A runaway program generated a large number (at least a million?) of files into /var/log. Even after deleting all (?) rogue files, any query on the folder/tree now takes about 5 minutes, and can cause the whole system to be sluggish.
The issue was that .gz files created by logrotate were being added to other .gz archives, and those were being archived and ... oops. So all invalid .gz files have been deleted from /var/log - the source issue has been fixed.
How can I find out exactly what is still causing delays?
- In the /var/log tree there are 75 directories with 1606 files, consuming only 1GB.
ls /var/log
takes over 5 minutes to process.
- Other larger folder trees take much less time to query with
ls
, find
, grep
, etc.
tree
on /var/log also takes about 5 minutes and the result is a completely normal folder/file tree.
df -i
shows a total of 10 million inodes, less than a million used, over 9 million unused. The system has been rebooted several times.
I would be OK with rm -rf
on the entire log tree followed by a restart.
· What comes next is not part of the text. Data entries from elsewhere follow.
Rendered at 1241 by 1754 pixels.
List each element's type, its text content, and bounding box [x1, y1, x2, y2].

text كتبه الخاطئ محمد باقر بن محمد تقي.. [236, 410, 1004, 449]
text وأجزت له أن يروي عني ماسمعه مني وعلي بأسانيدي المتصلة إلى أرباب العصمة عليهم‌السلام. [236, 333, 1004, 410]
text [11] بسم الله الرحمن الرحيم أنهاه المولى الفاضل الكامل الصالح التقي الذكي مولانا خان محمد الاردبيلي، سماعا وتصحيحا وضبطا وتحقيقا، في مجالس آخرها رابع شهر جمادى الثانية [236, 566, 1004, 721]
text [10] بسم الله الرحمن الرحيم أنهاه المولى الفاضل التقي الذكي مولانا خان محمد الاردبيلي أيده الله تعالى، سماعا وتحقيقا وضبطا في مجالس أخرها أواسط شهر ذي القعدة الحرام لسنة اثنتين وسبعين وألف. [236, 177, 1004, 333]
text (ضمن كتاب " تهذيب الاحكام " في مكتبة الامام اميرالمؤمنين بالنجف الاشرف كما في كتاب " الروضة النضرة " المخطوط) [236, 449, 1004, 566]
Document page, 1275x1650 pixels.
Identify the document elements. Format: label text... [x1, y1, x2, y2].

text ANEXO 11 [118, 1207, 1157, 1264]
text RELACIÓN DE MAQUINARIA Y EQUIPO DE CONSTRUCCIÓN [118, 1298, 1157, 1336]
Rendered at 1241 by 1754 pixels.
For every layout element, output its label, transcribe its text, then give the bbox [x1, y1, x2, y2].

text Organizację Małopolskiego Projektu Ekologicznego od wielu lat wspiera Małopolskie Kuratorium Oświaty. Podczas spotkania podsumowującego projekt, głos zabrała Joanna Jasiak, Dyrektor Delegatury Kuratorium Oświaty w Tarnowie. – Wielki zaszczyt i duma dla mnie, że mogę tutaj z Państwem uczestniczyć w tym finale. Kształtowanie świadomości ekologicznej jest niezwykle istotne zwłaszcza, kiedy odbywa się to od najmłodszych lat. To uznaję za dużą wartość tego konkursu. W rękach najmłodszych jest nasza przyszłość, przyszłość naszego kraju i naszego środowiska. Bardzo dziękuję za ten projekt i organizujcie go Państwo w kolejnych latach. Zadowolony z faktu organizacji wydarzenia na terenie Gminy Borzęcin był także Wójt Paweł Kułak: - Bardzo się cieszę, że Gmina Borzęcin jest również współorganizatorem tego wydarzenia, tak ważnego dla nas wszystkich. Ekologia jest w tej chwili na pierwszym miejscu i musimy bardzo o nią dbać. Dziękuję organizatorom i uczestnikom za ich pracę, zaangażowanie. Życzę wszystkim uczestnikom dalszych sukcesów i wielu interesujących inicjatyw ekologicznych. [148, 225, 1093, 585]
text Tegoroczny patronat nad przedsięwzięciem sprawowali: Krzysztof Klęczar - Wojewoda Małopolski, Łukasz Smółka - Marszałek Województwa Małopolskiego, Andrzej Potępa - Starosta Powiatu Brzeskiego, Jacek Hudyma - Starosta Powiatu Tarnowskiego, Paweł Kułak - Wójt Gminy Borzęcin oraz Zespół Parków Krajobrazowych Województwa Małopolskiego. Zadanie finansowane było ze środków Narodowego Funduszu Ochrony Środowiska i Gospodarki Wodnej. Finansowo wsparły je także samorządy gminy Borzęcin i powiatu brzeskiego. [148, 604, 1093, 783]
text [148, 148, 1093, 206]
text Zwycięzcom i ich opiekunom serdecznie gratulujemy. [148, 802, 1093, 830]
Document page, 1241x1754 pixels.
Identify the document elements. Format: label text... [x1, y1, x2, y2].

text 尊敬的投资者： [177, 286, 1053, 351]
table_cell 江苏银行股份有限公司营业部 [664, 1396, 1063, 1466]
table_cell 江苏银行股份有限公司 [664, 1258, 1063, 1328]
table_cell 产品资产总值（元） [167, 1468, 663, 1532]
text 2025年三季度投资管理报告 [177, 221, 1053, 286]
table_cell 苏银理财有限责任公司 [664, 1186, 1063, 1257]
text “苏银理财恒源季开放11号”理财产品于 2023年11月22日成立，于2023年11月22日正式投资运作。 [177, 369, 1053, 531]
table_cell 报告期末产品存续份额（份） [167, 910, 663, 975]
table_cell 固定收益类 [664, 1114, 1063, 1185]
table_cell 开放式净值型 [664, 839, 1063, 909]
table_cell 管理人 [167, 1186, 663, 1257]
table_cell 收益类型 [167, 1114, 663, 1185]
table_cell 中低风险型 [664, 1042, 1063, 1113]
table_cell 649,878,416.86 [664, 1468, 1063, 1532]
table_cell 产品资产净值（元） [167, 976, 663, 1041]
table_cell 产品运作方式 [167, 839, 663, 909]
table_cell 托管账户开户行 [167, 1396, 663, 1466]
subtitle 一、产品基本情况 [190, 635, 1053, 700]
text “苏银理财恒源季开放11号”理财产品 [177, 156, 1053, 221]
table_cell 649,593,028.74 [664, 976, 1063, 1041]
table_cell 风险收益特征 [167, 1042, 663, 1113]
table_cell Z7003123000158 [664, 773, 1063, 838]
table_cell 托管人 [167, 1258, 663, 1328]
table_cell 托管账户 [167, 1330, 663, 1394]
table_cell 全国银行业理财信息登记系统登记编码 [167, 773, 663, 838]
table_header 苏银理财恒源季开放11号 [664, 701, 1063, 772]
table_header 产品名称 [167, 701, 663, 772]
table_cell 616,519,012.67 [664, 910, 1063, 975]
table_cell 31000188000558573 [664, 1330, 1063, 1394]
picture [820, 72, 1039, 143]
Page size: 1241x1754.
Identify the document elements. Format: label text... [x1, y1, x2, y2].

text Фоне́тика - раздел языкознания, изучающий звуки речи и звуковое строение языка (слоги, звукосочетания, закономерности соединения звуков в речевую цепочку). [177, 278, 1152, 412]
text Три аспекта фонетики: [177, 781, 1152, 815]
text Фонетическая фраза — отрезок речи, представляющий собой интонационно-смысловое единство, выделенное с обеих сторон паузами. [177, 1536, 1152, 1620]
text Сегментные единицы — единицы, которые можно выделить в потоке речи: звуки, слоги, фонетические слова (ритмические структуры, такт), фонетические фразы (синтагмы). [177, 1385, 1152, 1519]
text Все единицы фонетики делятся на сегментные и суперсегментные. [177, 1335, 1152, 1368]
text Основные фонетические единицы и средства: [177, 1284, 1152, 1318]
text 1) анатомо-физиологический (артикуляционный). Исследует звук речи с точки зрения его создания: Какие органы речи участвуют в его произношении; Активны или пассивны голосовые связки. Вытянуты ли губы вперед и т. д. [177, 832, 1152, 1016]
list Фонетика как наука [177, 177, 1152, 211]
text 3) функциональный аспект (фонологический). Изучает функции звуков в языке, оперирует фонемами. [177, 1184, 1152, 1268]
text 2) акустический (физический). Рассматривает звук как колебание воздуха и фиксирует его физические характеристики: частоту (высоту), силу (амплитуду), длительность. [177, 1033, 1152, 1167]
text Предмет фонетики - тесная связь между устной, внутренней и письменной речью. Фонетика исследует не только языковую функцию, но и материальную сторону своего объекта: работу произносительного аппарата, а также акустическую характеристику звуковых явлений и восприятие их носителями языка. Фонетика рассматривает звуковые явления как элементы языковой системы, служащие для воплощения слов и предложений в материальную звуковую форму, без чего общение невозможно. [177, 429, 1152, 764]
With mv
or cp
to a different folder, "some reset", and moving everything back, I would be concerned that I would just be copying the problem from one place to another.
I'm wondering if we can scan/cleanse for corrupted inodes, or maybe if it would help to reduce the number of inodes down to a minimum and then kick it back up after a restart.
It's a simple installation with /var in the one and only / root partition for OS/data. So unmounting/replacement is not an option.
I can easily run diagnostics and provide relevant info.
This is a fully patched v20.04.3 cloud server. I can open a console if required.
e4defrag
did not show fragmentation. May run fsck
(e2fsck
or shutdown -rF
) if that is advised. These are examples of the kinds of utilities I'm seeking to help with diagnostics for this kind of issue.